Out-Law News 3 min. read

New solvency standards among updated regulations for UAE traditional and Islamic insurers


Insurers operating in the United Arab Emirates (UAE) will be among the first to adopt new solvency standards based on those that will come into force in the EU next year, the country's Insurance Authority (IA) has announced.

Detailed new rules published by the regulator will apply to both traditional and Islamic 'takaful' insurers. They cover technical provisions, investment limits and record-keeping requirements, amongst other areas of insurance regulation. Firms will have between one and three years to implement each aspect of the new regime.

UAE economic minister and IA chair Sultan bin Saeed Al Mansouri said that the new rules would protect the rights of policyholders and shareholders while boosting the performance of firms.

"The best international legislative practices were followed in drafting the financial regulations for traditional and takaful insurance companies in a manner that facilitates their application and supervision," he said.

"By issuing the regulations, the Insurance Authority seeks to complete the legislative frameworks needed to activate oversight and control over the insurance sector; achieve many goals including ensured stability and sustainability for the insurance market by ensuring the solvency of insurance companies and their ability to meet all liabilities, and create harmony among investment policies of the insurance companies and general economic policies of the UAE," he said.

The regulations introduce new controls on insurers' investment activities, intended to protect policyholders and shareholders as well as minimising firms' exposure to risk. They require firms to develop investment and risk management policies for annual approval by the board of directors, to be overseen by a sufficiently independent investment committee. Separate investment strategies should be adopted for a firm's life and non-life businesses, if both are practiced. Firms will have to 'stress test' their investments once a year.

Limits on firms' exposures to different types of investment are included in the regulations, based on the perceived riskiness of that type of investment. These include a 30% limit on real estate investment; 30% investment in equities of which no more than one third may be invested in a particular class of asset; and a 20% limit on mutual fund investment of which no more than half may be invested in a particular asset class. Firms may invest 100% of their assets in UAE government bonds, with a 25% limit on each investment; or 80% in non-UAE government bonds, with a 25% limit on each investment. They must also deposit a minimum of 5% with a bank.

New solvency requirements, based on those due to be introduced through the EU's Solvency II regime from 1 January 2016, are also included in the regulations. These requirements will act as an "early warning" system for regulators, as well as improving the ability of individual firms to cope in a financial crisis, according to the regulations. The capital requirement set out in the regulations much cover firms' underwriting, market, liquidity, credit and operational risks.

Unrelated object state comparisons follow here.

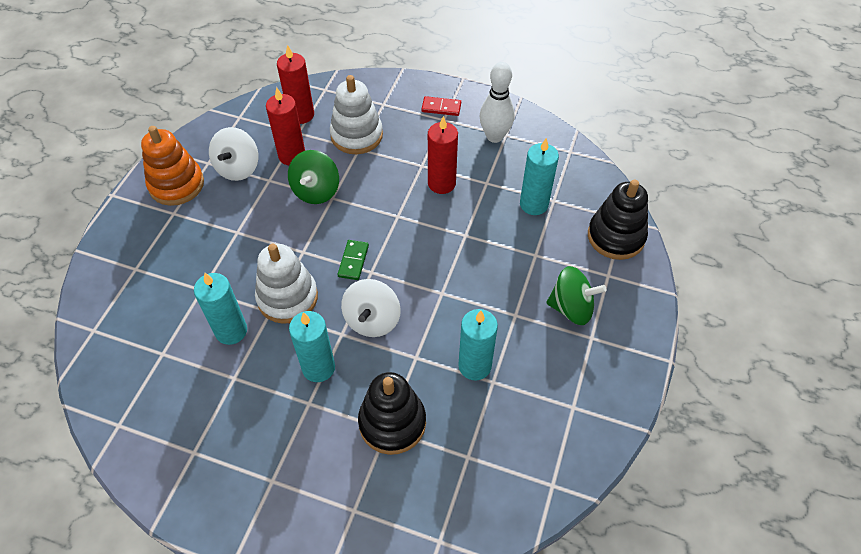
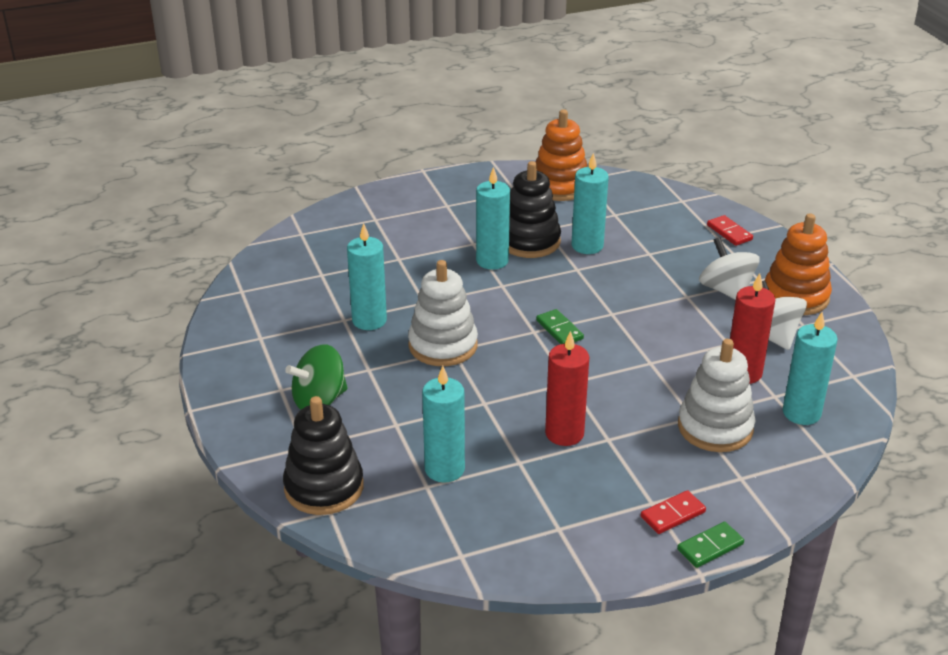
camera: 140 degrees right, 20 degrees down
(120, 268) = (729, 232): none -> red domino
(151, 429) = (560, 186): none -> orange stacking toy
(287, 297) = (576, 282): white stacking toy -> white stacking toy (443, 345)
(301, 115) = (801, 413): red candle -> turquoise candle
(316, 191) = (673, 359): green spinning top -> none
(372, 320) = (489, 304): white spinning top -> white spinning top (726, 290)
(392, 423) = (398, 263): black stacking toy -> black stacking toy (529, 241)
(444, 84) = (710, 547): none -> green domino
(494, 136) = (569, 518): white bowling pin -> none

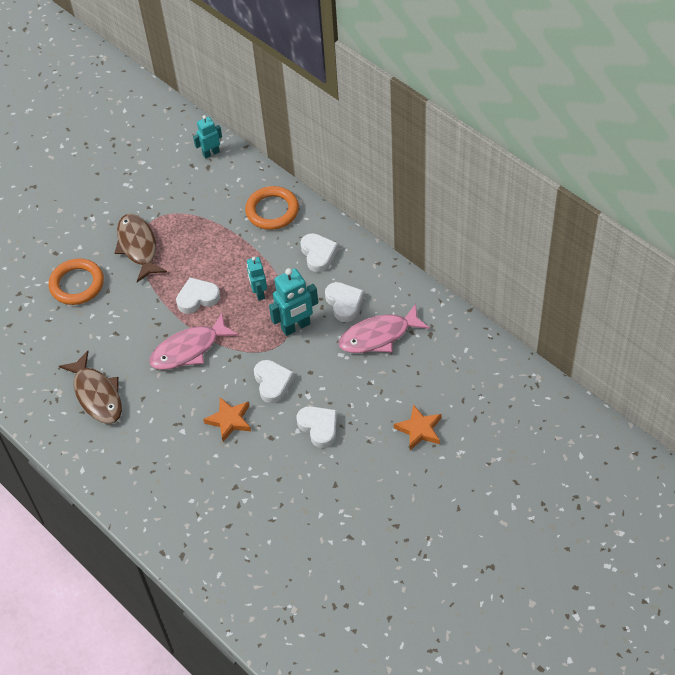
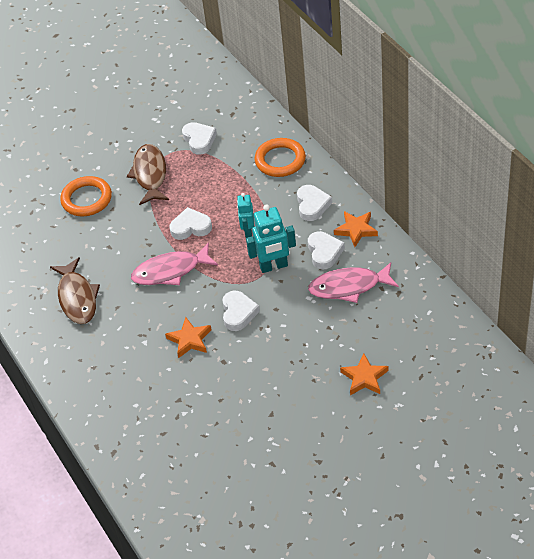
camera: 15 degrees right, 5 degrees down
(211, 153) = (238, 102): turquoise robot -> none
(319, 427) = (270, 360): white heart -> white heart (199, 140)
(370, 274) = (356, 230): none -> orange star

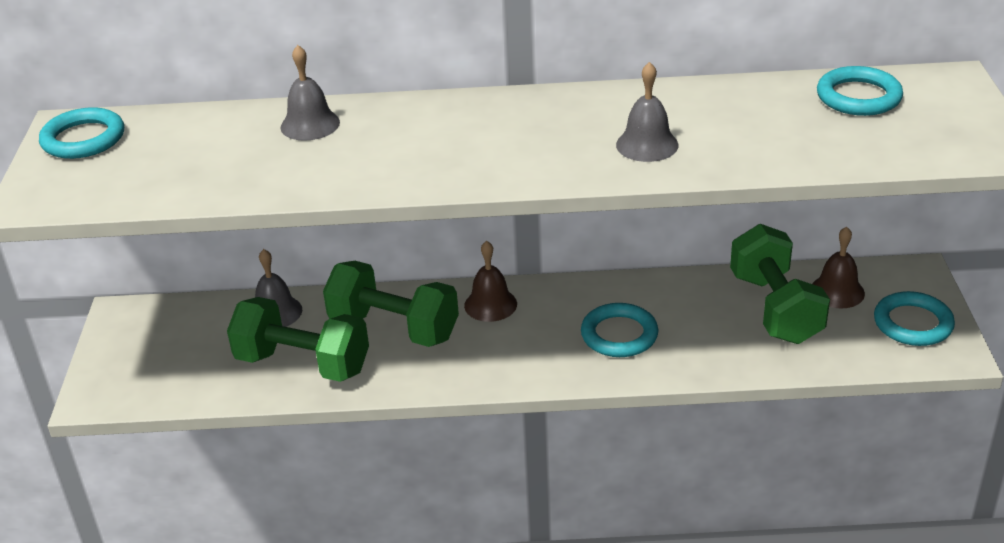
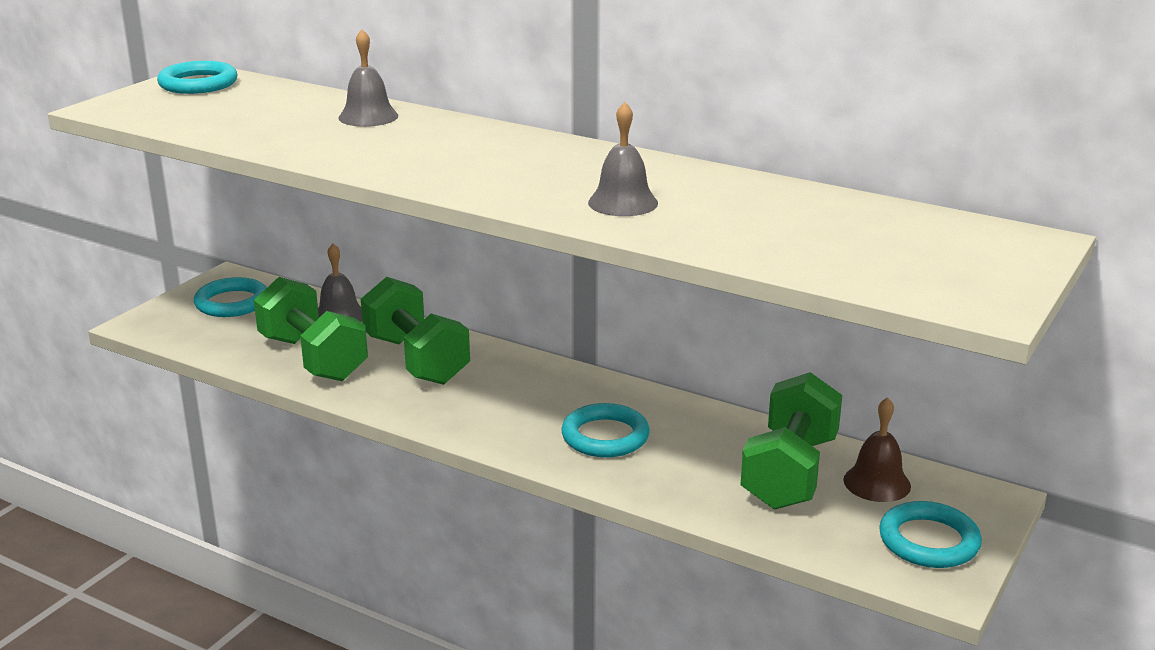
camera: 30 degrees right, 10 degrees down
(490, 304) = (519, 372): brown bell -> none
(858, 97) = (899, 226): turquoise ring -> turquoise ring (232, 303)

The regulations also require firms to maintain "adequate and appropriate" technical provisions, and include a standard calculation method based on international best practices. Technical provisions are based on the capital firms need to cover their liabilities. Firms will be required to appoint an actuary to assess their technical provisions and oversee their financial statements, which must be drafted in accordance with the International Financial Reporting Standards (IFRS). The regulations also set out for how long accounting and other records must be retained, as well as the types of records that must be retained.

The package also includes separate regulations for takaful insurers, recognising the "special nature" of the takaful business. Takaful is based on the concept of mutuality, with the takaful company overseeing a pool of funds contributed to by all policyholders. The new rules include provisions on the distribution of surplus funds to policyholders and separation of policyholders' and shareholders' accounts.

Insurance law expert Roger Phillips of Pinsent Masons, the law firm behind Out-Law.com, said that although the UAE was the first Gulf state to issue new rules, others would soon follow.

"We expect similar prudential rules in other jurisdictions shortly, such as Qatar where the Qatar Central Bank is about to issue new insurance regulations," he said.

"These new regulations come on the back of the economic growth in the state and in recognition of the important role that insurance is providing in support of and protection of the energy and infrastructure developments. For many years the insurance sector has been looking for improvements and modernisation of the regulatory framework and more professionalism in the assessment and management of risk locally – these new prudential requirements are an important step forward," he said.